What are membrane filters made of?

That depends on the technology. The most common RO membranes are classified as thin-film composites: a layered material blended on a porous support to create a super-thin, selective barrier. Earlier designs used cellulose triacetate, but they’re now rare in the market. CTA membranes were sensitive to low pH and produced low flow rates, limiting system size and membrane area. Moving to thin-film technology, manufacturers created membranes that generate greater permeate volumes in smaller footprints, allowing larger membrane sizes without the need for oversized housings. UF versions use a similar polymer system but tweak the formulation to optimize rejection of larger solutes and yet keep flow rates high, so the two technologies end up on almost indistinguishable surface materials, but with distinct selective characteristics.

How often do you swap out your membrane filter?

For a reverse osmosis (RO) membrane, think in two- to three-year chunks based on your feed water’s grit. Over time, the membrane holds back more dissolved stuff, and some begin to crystallize and stick to the surface. Running the RO on softened water buys you a healthy five-year stretch, as long as you keep the pre-filters swapped on schedule.

Cleaning a membrane filter in point-of-use (POU) setups isn’t the norm. Manufacturers aimed these units to run and eventually replace the RO module. Industrial systems? Sure, you might chemically clean. But home-size filters would need you to use proprietary cleaning solutions to dislodge calcifications. The math often still favors a new cartridge, simpler than the labor plus chemicals. One tip, though: run a short out-of-service flush after a long standby. It primes the membrane and verifies that the whole unit fires up in good standing.

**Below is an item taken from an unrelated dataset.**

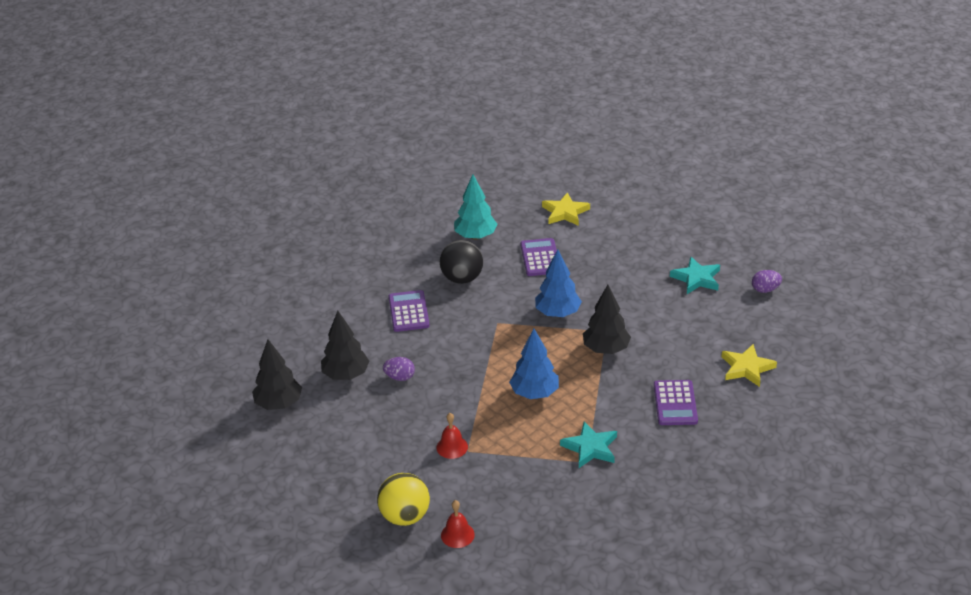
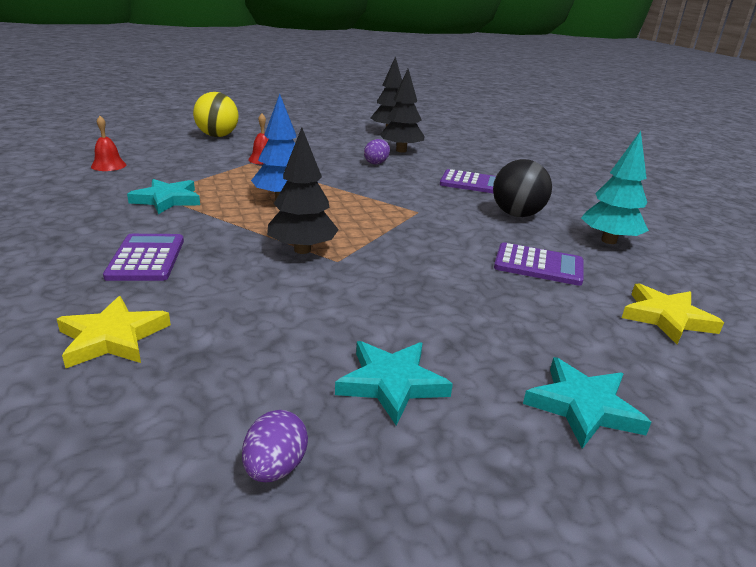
camera: 110 degrees right, 10 degrees down
red bell [441,500,475,548] -> red bell moved to [91,116,126,171]
blue tree [535,249,582,317] -> none
purple calculator [654,380,698,425] -> purple calculator turned 60 degrees clockwise [103,234,184,281]
none -> turquoise star [523,357,651,449]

What’s the proper way to rinse a filtration membrane?

An ultrafiltration (UF) membrane is specifically designed to operate as a flow-through device, not as a discrete separation unit within the overall process. At start-up, the membrane only needs to purge the residual air binary in place since it has been settled internally during the packaging phase. For reverse osmosis systems, moving water through the element at rated flux will resaturate the membrane; these units are usually manufactured in a dry state, so rehydration is beneficial. In a point-of-use unit, prime the system by filling two or three product-water tanks and allowing the full volume to flow to drain; this will effectively rinse the element and create a steady-state hydraulic condition before the final potable product is used.